Firstly, the delegate should consider what, if any, reasonable rehabilitative treatment exists for the particular impairment? This is a question that should be answered on basis of advice received from a legally qualified medical practitioner whose expertise is appropriate to the particular impairment under consideration. Secondly, the delegate should consider whether the claimant has undertaken the reasonable rehabilitative treatment? These questions will assist the determination of whether the particular impairment under consideration is a permanent one (see Katz J in Filla v Comcare Australia  FCA 964).

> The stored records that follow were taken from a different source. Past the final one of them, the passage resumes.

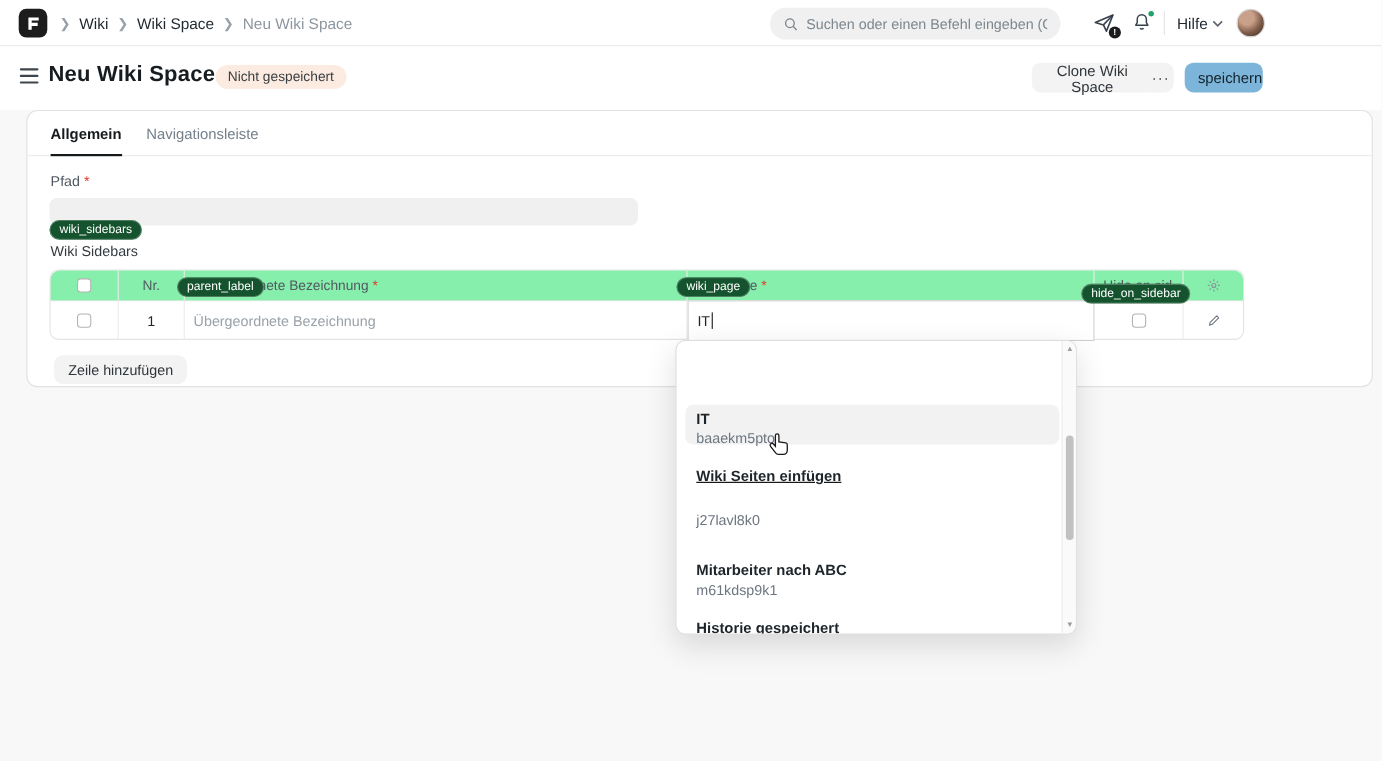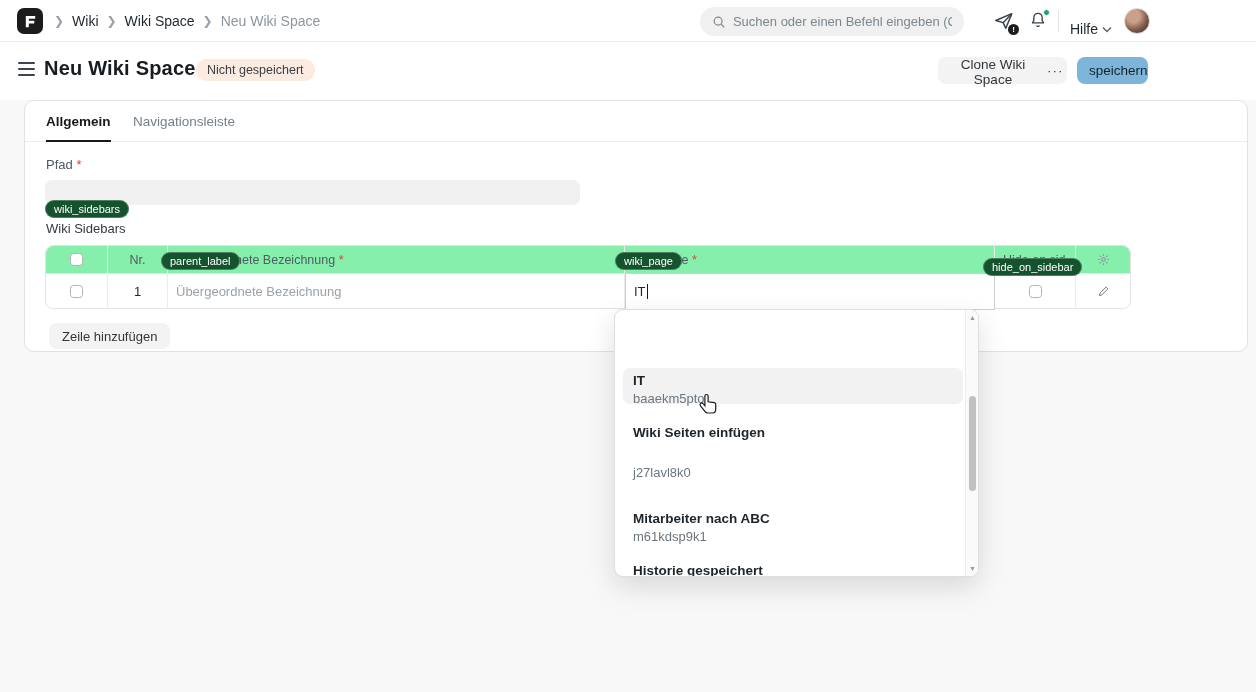--- a/index.html
+++ b/index.html
@@ -20,7 +20,7 @@
   .send-badge { position:absolute; right:-4px; bottom:-3px; width:11px; height:11px; background:#1c1c1c; color:#fff; border-radius:50%; font-size:8px; line-height:11px; text-align:center; font-weight:bold; }
   .bell-dot { position:absolute; right:0px; top:-1px; width:7px; height:7px; border-radius:50%; background:#22a06b; border:1.5px solid #fff; }
   .nav-divider { position:absolute; left:1058px; top:10px; width:1px; height:22px; background:#e4e4e4; }
-  .help { position:absolute; left:1070px; top:8px; height:42px; display:flex; align-items:center; gap:4px; font-size:14px; color:#1f272e; cursor:pointer; }
+  .help { position:absolute; left:1070px; top:0; height:42px; display:flex; align-items:center; gap:4px; font-size:14px; color:#1f272e; cursor:pointer; }
   .avatar { position:absolute; left:1124px; top:8px; width:26px; height:26px; border-radius:50%; background:radial-gradient(circle at 35% 30%, #c9a089 0 28%, #7d5a48 60%, #3a2c24 100%); border:1px solid #d8d8d8; }
 
   

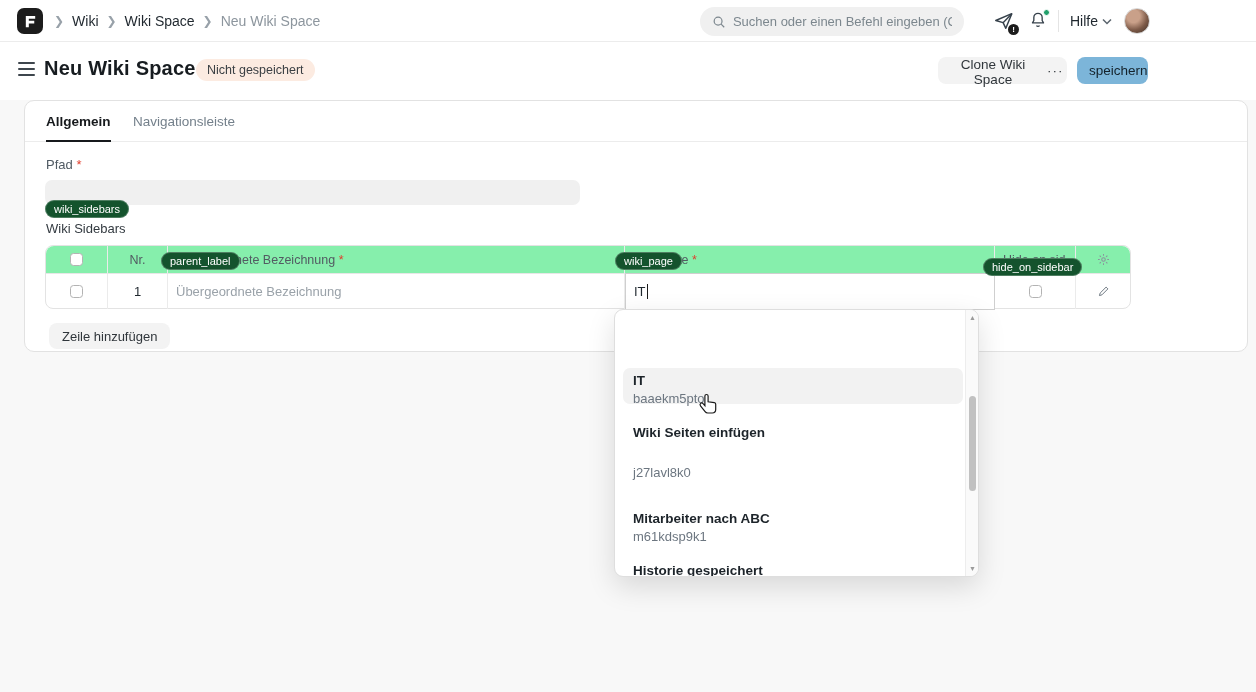--- a/index.html
+++ b/index.html
@@ -215,7 +215,7 @@
       <div class="dd-title">IT</div>
       <div class="dd-sub">baaekm5pto</div>
     </div>
-    <div class="dd-item" style="top:110px;">
+    <div class="dd-item" style="top:110px;text-decoration:underline;">
       <div class="dd-title">Wiki Seiten einfügen</div>
     </div>
     <div class="dd-item" style="top:147px;">

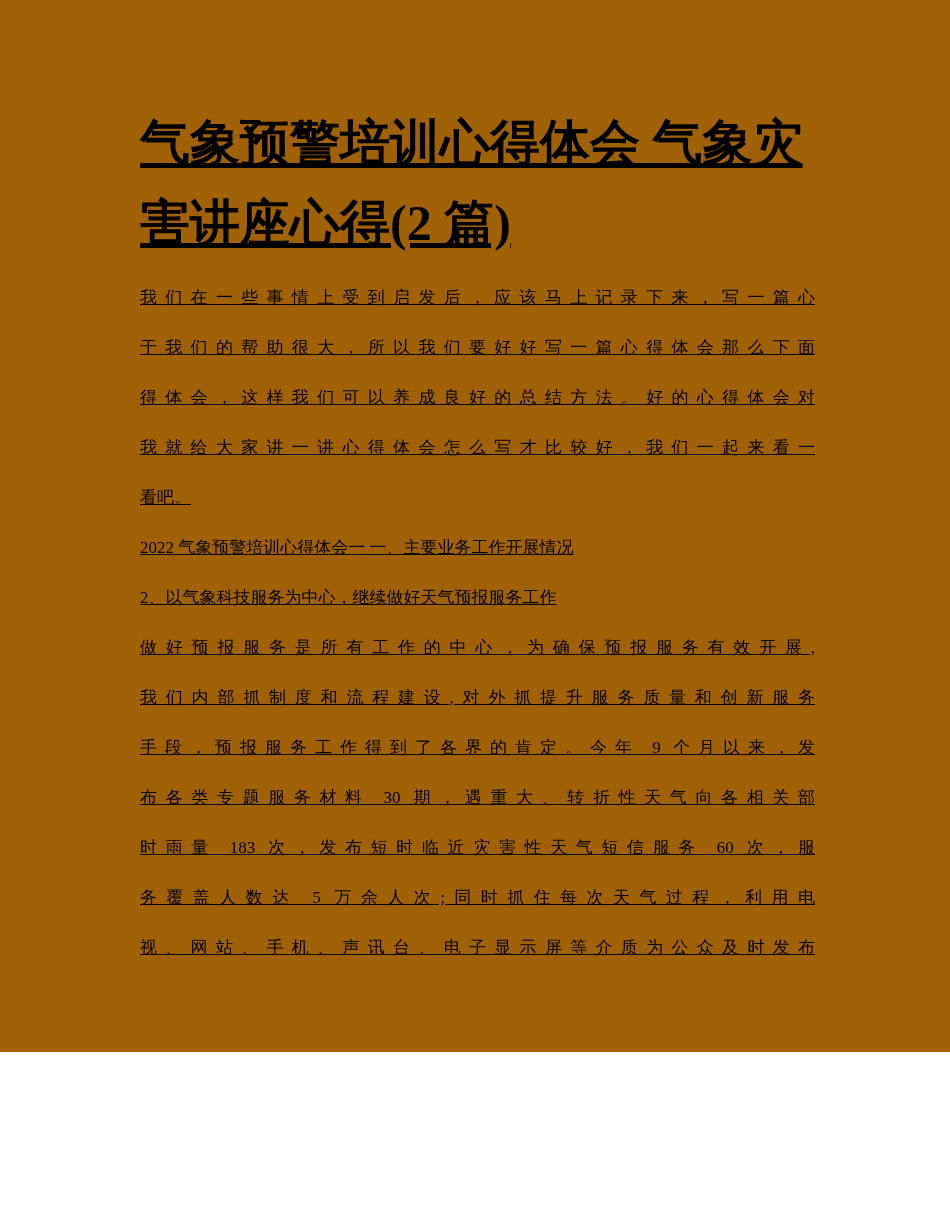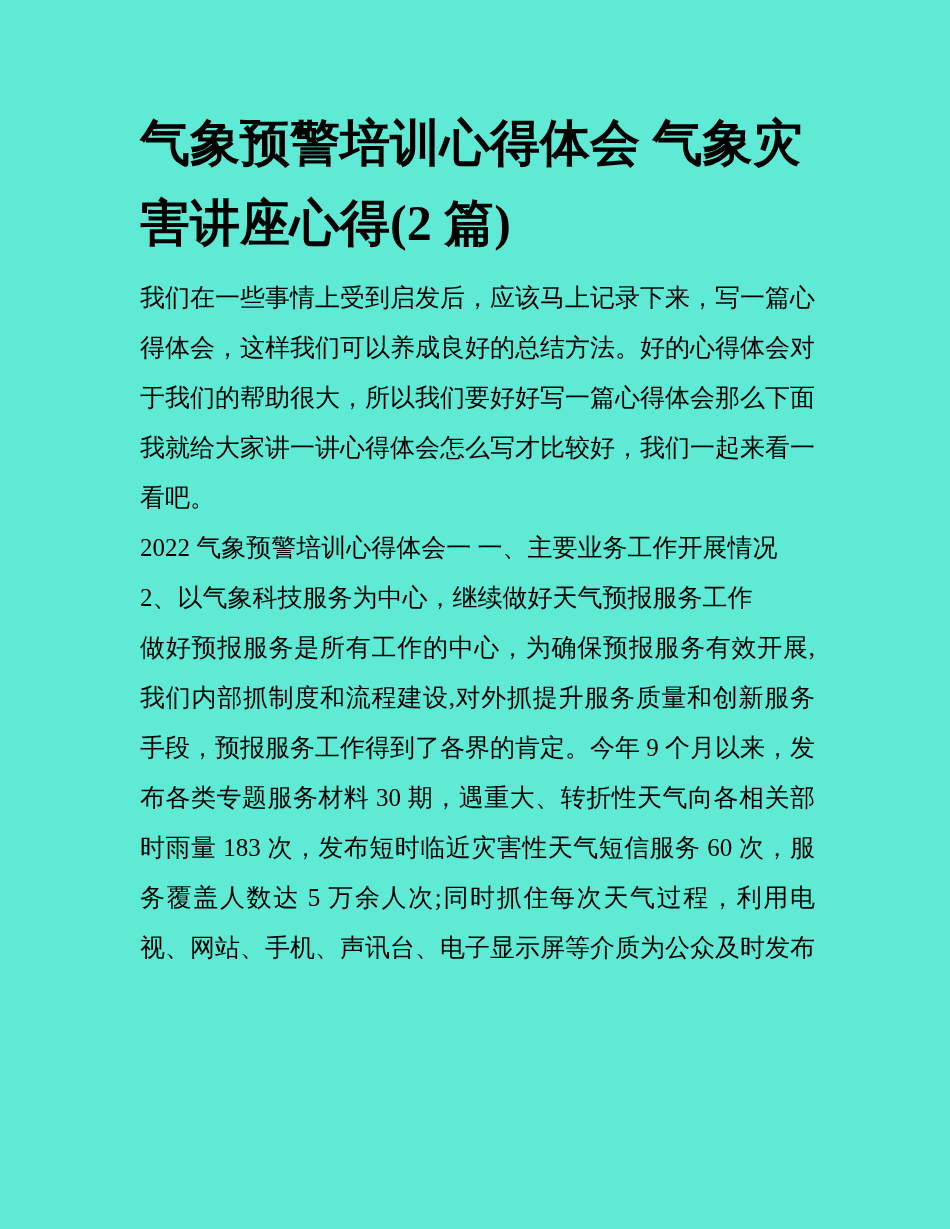--- a/index.html
+++ b/index.html
@@ -10,11 +10,12 @@
   .page {
     position: relative;
     width: 950px;
-    height: 1229px;
-    background: #5eead4;
+    height: 1052px;
+    background: #a16207;
     overflow: hidden;
     font-family: "Liberation Serif", "DejaVu Serif", serif;
     color: #000000;
+    text-decoration: underline;
   }
   .content {
     padding: 103px 135px 0 140px;

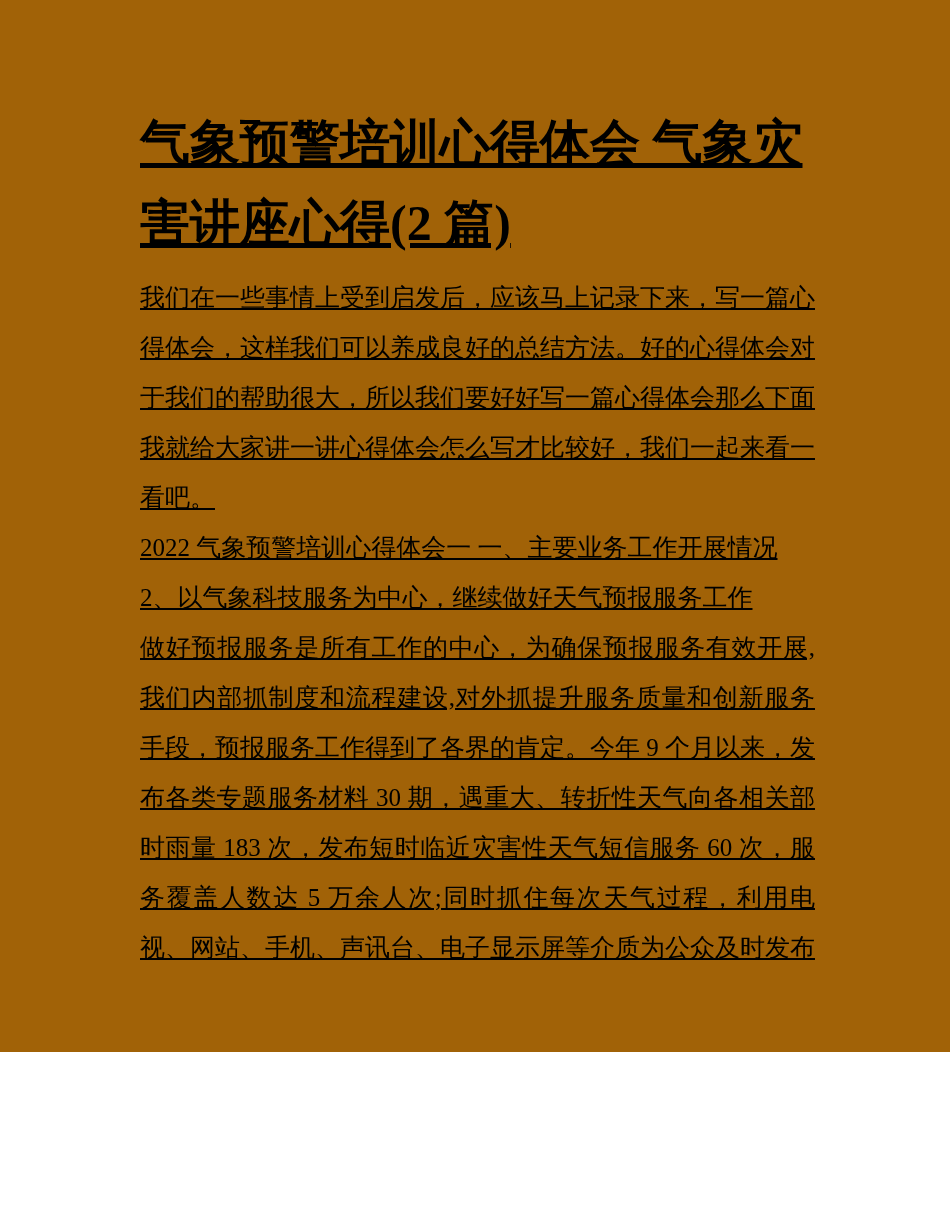--- a/index.html
+++ b/index.html
@@ -31,7 +31,7 @@
     letter-spacing: 0;
   }
   .doc-body .line {
-    font-size: 25px;
+    font-size: 17px;
     line-height: 50px;
     letter-spacing: 0;
   }

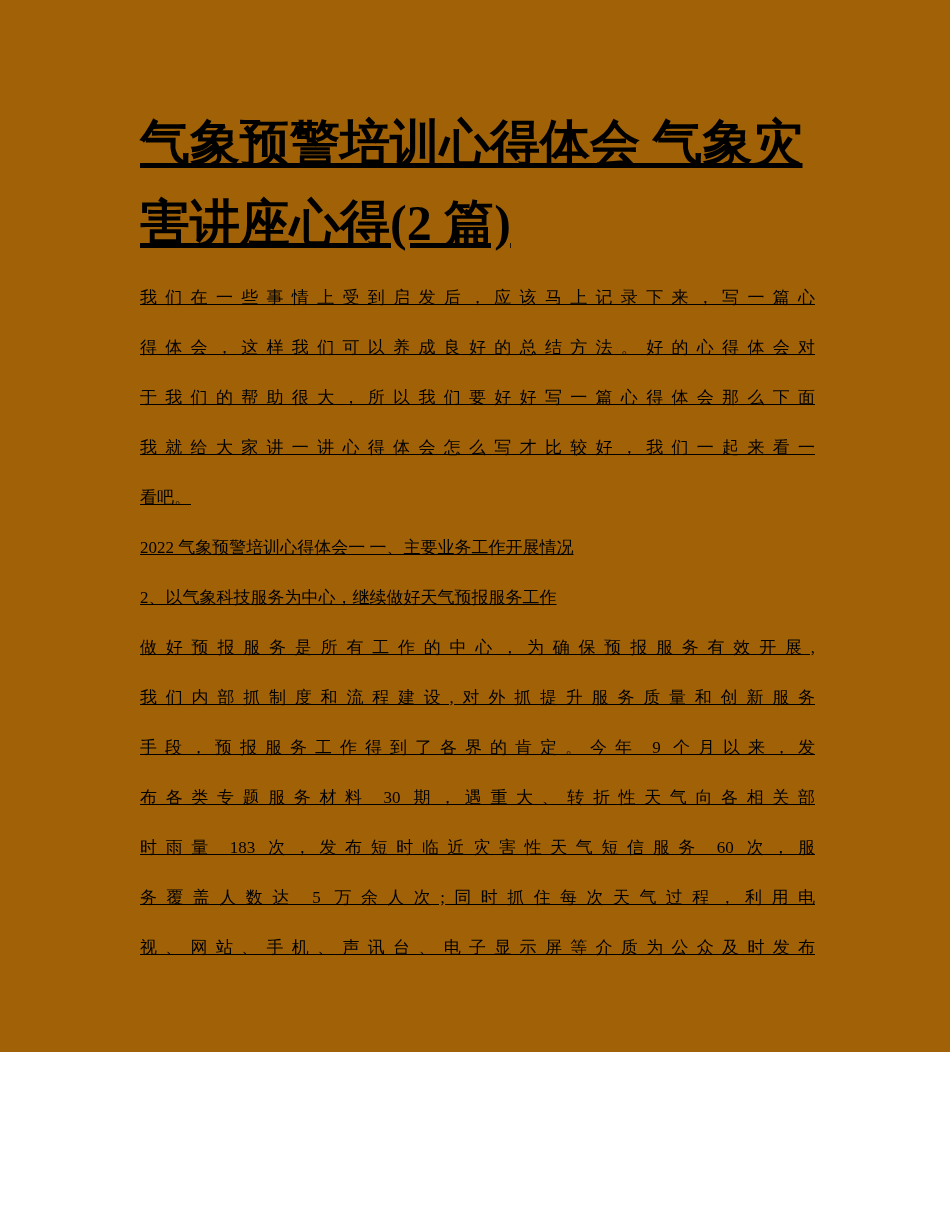--- a/index.html
+++ b/index.html
@@ -54,8 +54,8 @@
 
     <div class="doc-body">
       <div class="line fill">我们在一些事情上受到启发后，应该马上记录下来，写一篇心</div>
+      <div class="line fill">于我们的帮助很大，所以我们要好好写一篇心得体会那么下面</div>
       <div class="line fill">得体会，这样我们可以养成良好的总结方法。好的心得体会对</div>
-      <div class="line fill">于我们的帮助很大，所以我们要好好写一篇心得体会那么下面</div>
       <div class="line fill">我就给大家讲一讲心得体会怎么写才比较好，我们一起来看一</div>
       <div class="line">看吧。</div>
       <div class="line">2022 气象预警培训心得体会一 一、主要业务工作开展情况</div>

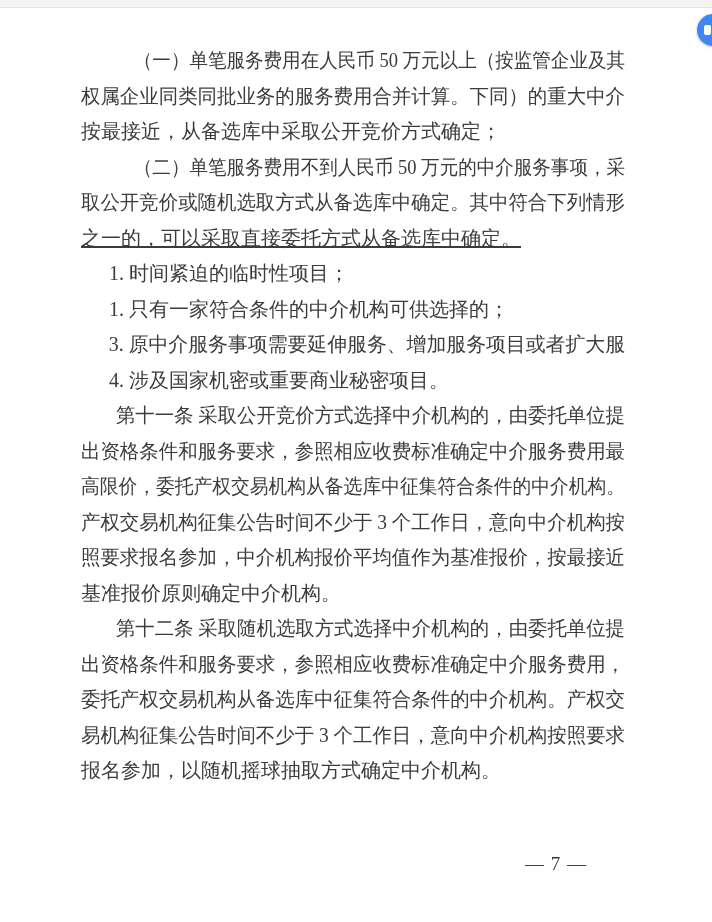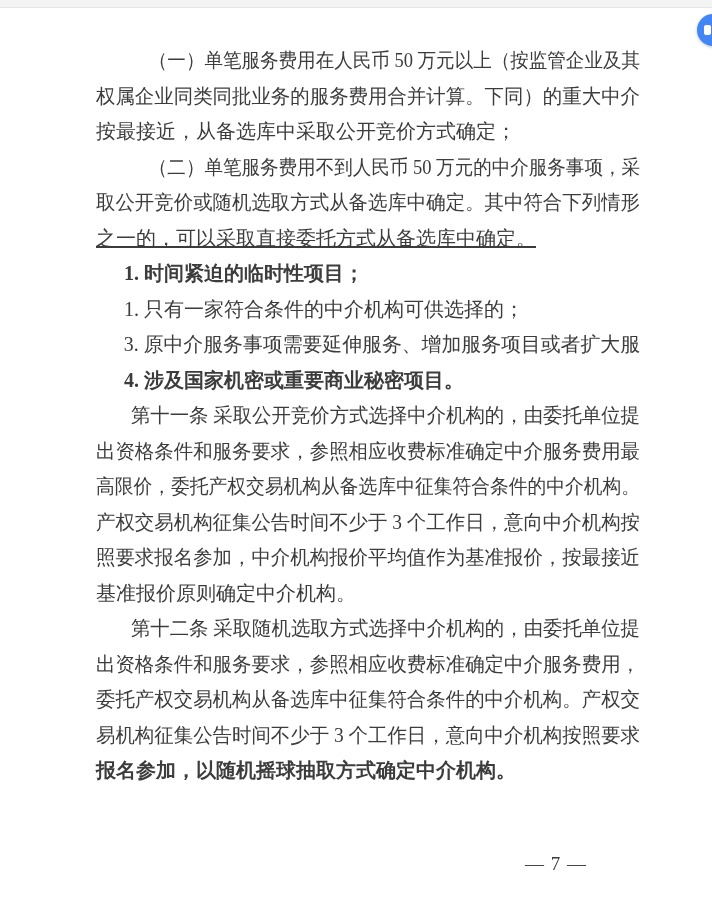--- a/index.html
+++ b/index.html
@@ -50,7 +50,7 @@
   .doc-content {
     position: absolute;
     top: 43px;
-    left: 96px;
+    left: 81px;
     right: 84px;
     color: #3c3c3c;
     font-size: 20px;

If reasonable rehabilitative treatment does exist for the particular impairment and the claimant has already undertaken all of it, this obviously will tend to be indicative that the impairment is permanent. On the other hand, if reasonable rehabilitative treatment does exist for the particular impairment and the claimant has not yet undertaken it, this may, depending on the circumstances, tend either against or in favour of the impairment being permanent:
- The claimant may be willing to undertake the treatment and have been unable for some reason to do so yet, but be able to do so in the near future. This may tend against the impairment being permanent;
- On the other hand, the claimant may be willing to undertake the treatment, but be unable for some reason to do so for a indefinite period of time. This may tend in favour of the impairment being permanent. However, delegates must still give consideration to the claimant's general duty to mitigate his or her damage, as discussed below.